● Exercise instructions
From the entries below, return every line that includes the word "cond".

Web page edit records
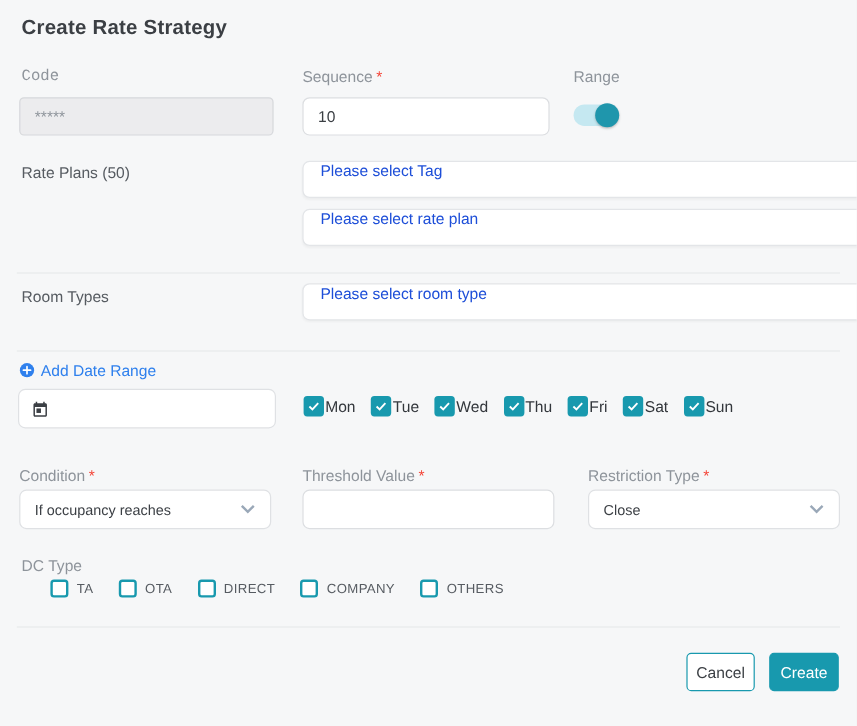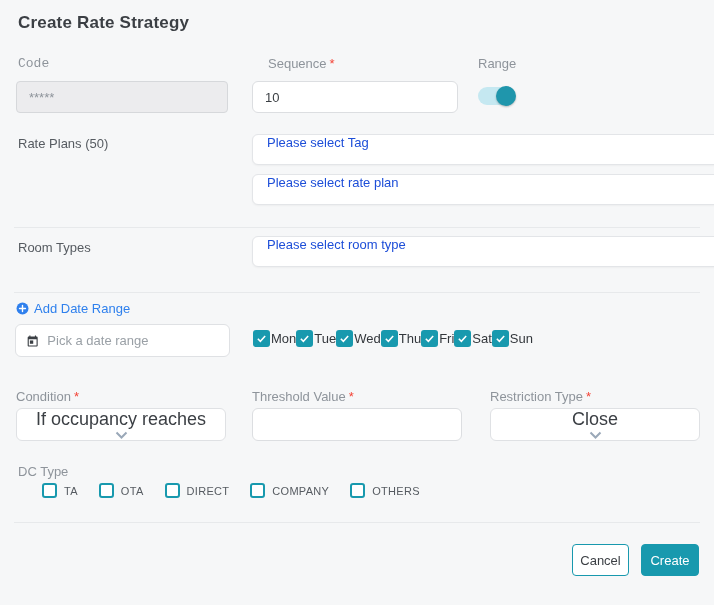--- a/index.html
+++ b/index.html
@@ -17,21 +17,21 @@
   .input {
     height:32px; background:#fff; border:1px solid #dcdee1; border-radius:6px;
     padding:0 12px; font-size:13px; color:#3b3f44; outline:none; width:100%;
     font-family:"Liberation Sans","DejaVu Sans",sans-serif;
   }
   .input::placeholder { color:#9aa0a6; }
   .input.disabled { background:#ececee; border-color:#d6d8db; color:#8e949b; border-radius:4px; }
   .wrap-code   { left:16px;  top:81px;  width:212px; }
   .wrap-seq    { left:252px; top:81px;  width:206px; }
   .lab-code    { left:18px;  top:56px;font-family:Liberation Mono, monospace; }
-  .lab-seq     { left:268px; top:56px; }
+  .lab-seq     { left:252px; top:56px; }
   .lab-status  { left:478px; top:56px; }
   
   .toggle { left:478px; top:87px; width:36px; height:18px; border-radius:9px; background:#c5e8f1; cursor:pointer; }
   .toggle .knob { position:absolute; right:-2px; top:-1px; width:20px; height:20px; border-radius:50%; background:#1f96ac; box-shadow:0 1px 2px rgba(0,0,0,.25); }
   
   .dd {
     left:252px; width:518px; height:31px; background:#fff; border:1px solid #e3e5e8;
     border-radius:6px; display:flex; align-items:flex-start; padding:0 14px;
     font-size:13px; color:#1d4ed8; box-shadow:0 1px 2px rgba(0,0,0,.04); cursor:pointer;
   }
@@ -44,31 +44,31 @@
   .divider { left:14px; width:686px; height:1px; background:#e7e9eb; }
   .div1 { top:227px; } .div2 { top:292px; } .div3 { top:522px; }
   
   .addrange { left:16px; top:301px; display:flex; align-items:center; gap:5px; color:#2f80ed; font-size:13px; cursor:pointer; }
   .addrange svg { display:block; }
   
   .datebox { left:15px; top:324px; width:215px; height:33px; background:#fff; border:1px solid #dfe1e4; border-radius:6px; display:flex; align-items:center; gap:8px; padding:0 10px; }
   .datebox input { border:none; outline:none; font-size:13px; color:#3b3f44; width:100%; background:transparent; font-family:"Liberation Sans","DejaVu Sans",sans-serif; }
   .datebox input::placeholder { color:#9aa0a6; }
   
-  .days { left:253px; top:330px; display:flex; align-items:flex-end; }
+  .days { left:253px; top:330px; display:flex; align-items:flex-end; gap:13px; }
   .day { display:flex; align-items:center; font-size:13px; color:#33373c; cursor:pointer; }
   .cbx-on { width:17px; height:17px; background:#1899ae; border-radius:3px; display:flex; align-items:center; justify-content:center; margin-right:1px; flex:none; }
   
   .lab-cond   { left:16px;  top:389px; }
   .lab-thresh { left:252px; top:389px; }
   .lab-restr  { left:490px; top:389px; }
   .sel {
     top:408px; height:33px; background:#fff; border:1px solid #dfe1e4; border-radius:6px;
     display:flex; align-items:center; justify-content:space-between; padding:0 12px;
-    font-size:18px; color:#3b3f44; cursor:pointer;flex-direction:column;
+    font-size:12px; color:#3b3f44; cursor:pointer;
   }
   .sel-cond  { left:16px;  width:210px; }
   .sel-restr { left:490px; width:210px; }
   .wrap-thresh { left:252px; top:408px; width:210px; }
   .wrap-thresh .input { height:33px; }
   
   .lab-dc { left:18px; top:464px; }
   .dcrow { left:18px; top:483px; display:flex; align-items:center; gap:21px;padding-left:24px; }
   .dc { display:flex; align-items:center; gap:7px; font-size:11px; color:#565b61; letter-spacing:.3px; cursor:pointer; }
   .cbx-off { width:15px; height:15px; background:#fff; border:2px solid #1899ae; border-radius:3px; flex:none; }
@@ -125,21 +125,20 @@
         <path d="M12 6.5v11M6.5 12h11" stroke="#fff" stroke-width="2.6" stroke-linecap="round"></path>
       </svg>
     <span>Add Date Range</span>
   </div>
 
   <div class="abs datebox">
     <svg width="15" height="16" viewBox="0 0 24 24">
       <path d="M19 4h-1V2h-2v2H8V2H6v2H5c-1.1 0-2 .9-2 2v14c0 1.1.9 2 2 2h14c1.1 0 2-.9 2-2V6c0-1.1-.9-2-2-2zm0 16H5V9h14v11z" fill="#3b3f44"></path>
       <rect x="7" y="11" width="6" height="6" fill="#3b3f44"></rect>
     </svg>
-    <input placeholder="Pick a date range" style="">
   </div>
 
   <div class="abs days">
     <label class="day">
       <span class="cbx-on">
           <svg width="11" height="11" viewBox="0 0 24 24">
             <path d="M4 12.5l5.5 5.5L20 6.5" fill="none" stroke="#fff" stroke-width="3.4"></path>
           </svg>
         </span>
       <span>Mon</span>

● Solution
   .lab-cond   { left:16px;  top:389px; }
   .sel-cond  { left:16px;  width:210px; }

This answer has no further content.